The Village of Taintsville

Residents who lived in the rural community between Chuluota and Oviedo lacked an identity, so they created one.

Entering Taintsville just before Lake Eva Drive on County Road 419 between Oviedo and Chuluota (Google Maps)

Before suburban sprawl gobbled up most of the wilderness that served as a buffer between towns, there were more “in between” areas in eastern Seminole County. For rural residents caught somewhere in the middle, it was sometimes hard to explain where exactly they lived.

This was an increasingly frustrating problem for early 1970s residents around Lake Eva, then about three miles east of Oviedo and a mile west of Chuluota. Packages sometimes were not delivered and giving directions was a challenge.

“We are tired of telling people we live behind the fire tower on the road that doesn’t have a name,” said local Theodore Peterson.

The idea of inventing their own town began to circulate among the 30 or so neighboring families. It was said jokingly at first, but the suggestion got progressively more serious. They had no desire to formally incorporate; they just wanted to live somewhere. Besides that, they wanted to remain distinct from the two larger towns that sandwiched them — especially from fast-growing Oviedo, which seemed to have annexation fever.

In one such conversation, then-teenager Boyd Best was tending the yard of Les and Mary Gross. He complained about the difficulties of telling friends where you live when you live nowhere.

“We ‘tain’t in Chuluota and it ‘tain’t in Oviedo either!” he exclaimed. And with that simple utterance, “Taintsville” was born.

Word quickly spread, and the locals embraced the name. All were eager to make it stick. The Gross and Cochran families went in together and ordered two highway signs for $50 each from a company in Texas. Another neighbor, Ted Peterson, contributed some concrete.

One dark Sunday night, the posse of town founders headed out after midnight. Stealthily, they installed the markers one mile apart on either side of the unauthorized village limits.

A survey crew had been working in the area that week. They were rightfully confused when they returned to their task that Monday morning. Were they even in the right place?

“When the survey crew came back,” Mary Gross recalled, “they didn’t know what to think. Here they were in a town that didn’t exist when they left!”

Mrs. Gifford Cochran split the cost of the sign with Mary Gross

For a few days, county and state bureaucrats weren’t sure what to think about the mysterious new hamlet. The signage looked professional enough, and each assumed the other had placed it. About a week later, the jig was up, and the government removed the signs.

The 30 families of the would-be town refused to give up so easily. In the fall of 1971, they began circulating a petition. Finally, the crew got their chance. Commissioner Greg Drummond met with the townspeople at the old fire tower and agreed to add their request to the Commission’s December 14th meeting agenda.

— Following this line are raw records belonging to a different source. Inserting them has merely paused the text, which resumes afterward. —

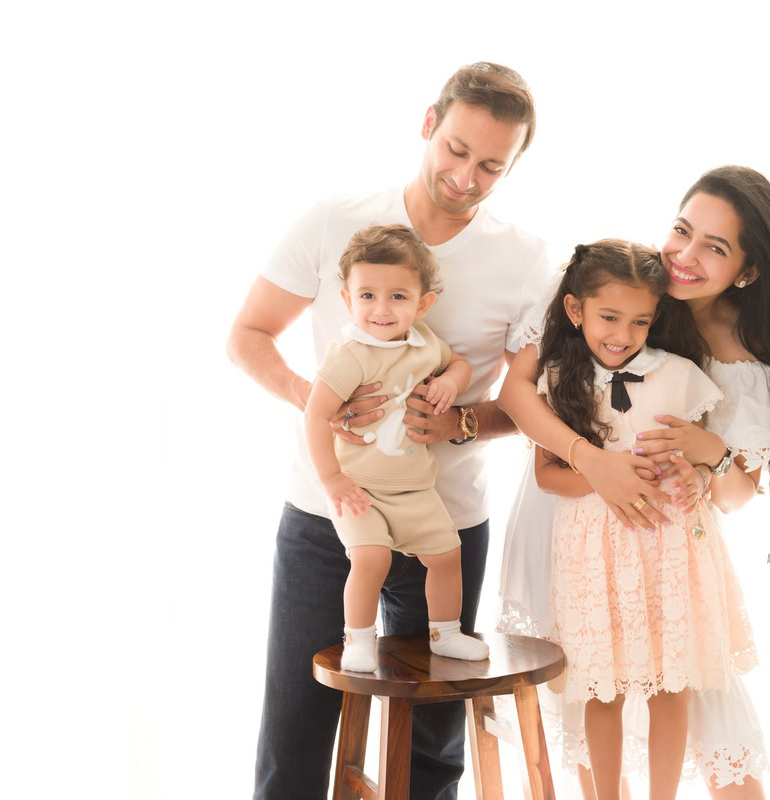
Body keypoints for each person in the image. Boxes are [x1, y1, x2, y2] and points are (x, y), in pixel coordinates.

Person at [228, 62, 550, 800]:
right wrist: (315, 398)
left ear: (513, 167)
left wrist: (461, 418)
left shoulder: (527, 261)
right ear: (429, 123)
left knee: (432, 749)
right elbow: (247, 333)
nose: (467, 177)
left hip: (446, 519)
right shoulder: (332, 220)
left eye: (492, 166)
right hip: (325, 515)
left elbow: (531, 406)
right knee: (295, 731)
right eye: (458, 150)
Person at [499, 165, 770, 799]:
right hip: (569, 526)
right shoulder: (616, 284)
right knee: (587, 692)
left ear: (746, 270)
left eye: (714, 248)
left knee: (696, 698)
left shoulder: (745, 352)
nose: (685, 256)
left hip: (665, 546)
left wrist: (714, 453)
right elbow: (518, 395)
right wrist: (590, 462)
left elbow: (734, 494)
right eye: (682, 229)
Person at [514, 238, 757, 800]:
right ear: (576, 311)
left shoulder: (679, 375)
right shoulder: (558, 378)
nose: (622, 335)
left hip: (670, 544)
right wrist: (606, 476)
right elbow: (548, 474)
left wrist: (688, 473)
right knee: (604, 688)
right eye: (608, 318)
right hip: (593, 549)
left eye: (640, 321)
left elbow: (701, 459)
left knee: (673, 684)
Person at [303, 224, 489, 673]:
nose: (381, 309)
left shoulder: (425, 342)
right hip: (360, 490)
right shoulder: (350, 355)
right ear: (347, 300)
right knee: (371, 557)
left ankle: (446, 634)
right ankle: (360, 640)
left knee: (447, 556)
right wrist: (331, 478)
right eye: (367, 296)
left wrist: (450, 381)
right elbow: (314, 414)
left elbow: (459, 362)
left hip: (415, 490)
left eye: (398, 297)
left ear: (423, 303)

The informal organization, representing the majority of the prospective town’s inhabitants, showed up in force, and apparently, they were quite convincing. The board agreed to recognize the 700-acre area as “Taintsville.”

Rand McNally caught on not long after that, and the Village of Taintsville was added to its famed maps. With boundaries encompassing both sides of the highway and over one square mile in total area, original Taintsville claimed a population of 80 citizens.

Emboldened by their success, residents thought, why not name the roads too? Another sign was secretly erected on an unnamed dirt road that ran through the village. A hand-painted sign labeled the path “Tainta Road.” However, the county wasn’t as eager to humor local comedians this time, and it was soon redubbed “Old Chuluota Road.”

Over the years, the town has had at least two de facto mayors. The first was Alfred Best (father of the boy who came up with the name), who had lived there since 1942. Then there was Les Gross, perhaps the most prominent resident, who “served” in the purely imaginary role until his death in 1988.

Besides its unique name, the most notable thing in town happened before the moniker. Legendary poet Robert Frost was a friend and frequent guest of Robert Lamont (former editor of The Atlantic) and his family on Lake Eva during the fifties and early sixties.

Today, the village is a rural island amid the suburbs. The independent spirit of its founders still lives on with current residents. Its multi-acre homesteads starkly contrast to the planned neighborhoods abutting it on three sides. The city limits of Oviedo have come right up to its borders, but annexation and development have so far been chiefly averted.

Can Taintsville survive continued urbanization? Will locals allow the name to stand despite the unfortunate modern appropriation of its root word? Time will tell!